#### [WORK ORDER]
Output all entries precisely.

[Dataset entries]
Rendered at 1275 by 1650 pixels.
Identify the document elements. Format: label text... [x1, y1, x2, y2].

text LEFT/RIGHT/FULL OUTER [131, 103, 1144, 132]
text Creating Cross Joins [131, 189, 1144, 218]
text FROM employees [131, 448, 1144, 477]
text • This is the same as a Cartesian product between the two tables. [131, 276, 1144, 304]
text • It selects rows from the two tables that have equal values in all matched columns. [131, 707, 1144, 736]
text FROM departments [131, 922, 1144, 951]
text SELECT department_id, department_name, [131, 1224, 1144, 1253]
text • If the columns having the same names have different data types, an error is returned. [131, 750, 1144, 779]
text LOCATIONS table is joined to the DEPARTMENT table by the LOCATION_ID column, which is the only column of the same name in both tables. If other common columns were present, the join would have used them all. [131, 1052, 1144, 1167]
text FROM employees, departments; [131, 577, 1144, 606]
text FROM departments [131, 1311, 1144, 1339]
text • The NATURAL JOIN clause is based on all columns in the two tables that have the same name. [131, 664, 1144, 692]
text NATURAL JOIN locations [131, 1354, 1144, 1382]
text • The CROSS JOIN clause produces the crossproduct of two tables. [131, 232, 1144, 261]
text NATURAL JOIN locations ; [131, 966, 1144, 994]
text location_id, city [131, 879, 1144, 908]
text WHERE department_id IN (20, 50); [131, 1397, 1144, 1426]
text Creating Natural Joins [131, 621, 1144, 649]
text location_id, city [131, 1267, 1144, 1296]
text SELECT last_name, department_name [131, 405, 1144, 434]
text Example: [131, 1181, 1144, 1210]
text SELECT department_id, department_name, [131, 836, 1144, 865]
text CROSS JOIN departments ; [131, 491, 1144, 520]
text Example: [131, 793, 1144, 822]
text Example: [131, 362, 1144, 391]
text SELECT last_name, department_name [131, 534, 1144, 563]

#### [RESPONSE TO THE EXERCISE]
Rendered at 1275 by 1650 pixels.
Identify the document elements. Format: label text... [x1, y1, x2, y2].

text LEFT/RIGHT/FULL OUTER [131, 103, 1144, 132]
text Creating Cross Joins [131, 189, 1144, 218]
text FROM employees [131, 448, 1144, 477]
text • This is the same as a Cartesian product between the two tables. [131, 276, 1144, 304]
text • It selects rows from the two tables that have equal values in all matched columns. [131, 707, 1144, 736]
text FROM departments [131, 922, 1144, 951]
text SELECT department_id, department_name, [131, 1224, 1144, 1253]
text • If the columns having the same names have different data types, an error is returned. [131, 750, 1144, 779]
text LOCATIONS table is joined to the DEPARTMENT table by the LOCATION_ID column, which is the only column of the same name in both tables. If other common columns were present, the join would have used them all. [131, 1052, 1144, 1167]
text FROM employees, departments; [131, 577, 1144, 606]
text FROM departments [131, 1311, 1144, 1339]
text • The NATURAL JOIN clause is based on all columns in the two tables that have the same name. [131, 664, 1144, 692]
text NATURAL JOIN locations [131, 1354, 1144, 1382]
text • The CROSS JOIN clause produces the crossproduct of two tables. [131, 232, 1144, 261]
text NATURAL JOIN locations ; [131, 966, 1144, 994]
text location_id, city [131, 879, 1144, 908]
text WHERE department_id IN (20, 50); [131, 1397, 1144, 1426]
text Creating Natural Joins [131, 621, 1144, 649]
text location_id, city [131, 1267, 1144, 1296]
text SELECT last_name, department_name [131, 405, 1144, 434]
text Example: [131, 1181, 1144, 1210]
text SELECT department_id, department_name, [131, 836, 1144, 865]
text CROSS JOIN departments ; [131, 491, 1144, 520]
text Example: [131, 793, 1144, 822]
text Example: [131, 362, 1144, 391]
text SELECT last_name, department_name [131, 534, 1144, 563]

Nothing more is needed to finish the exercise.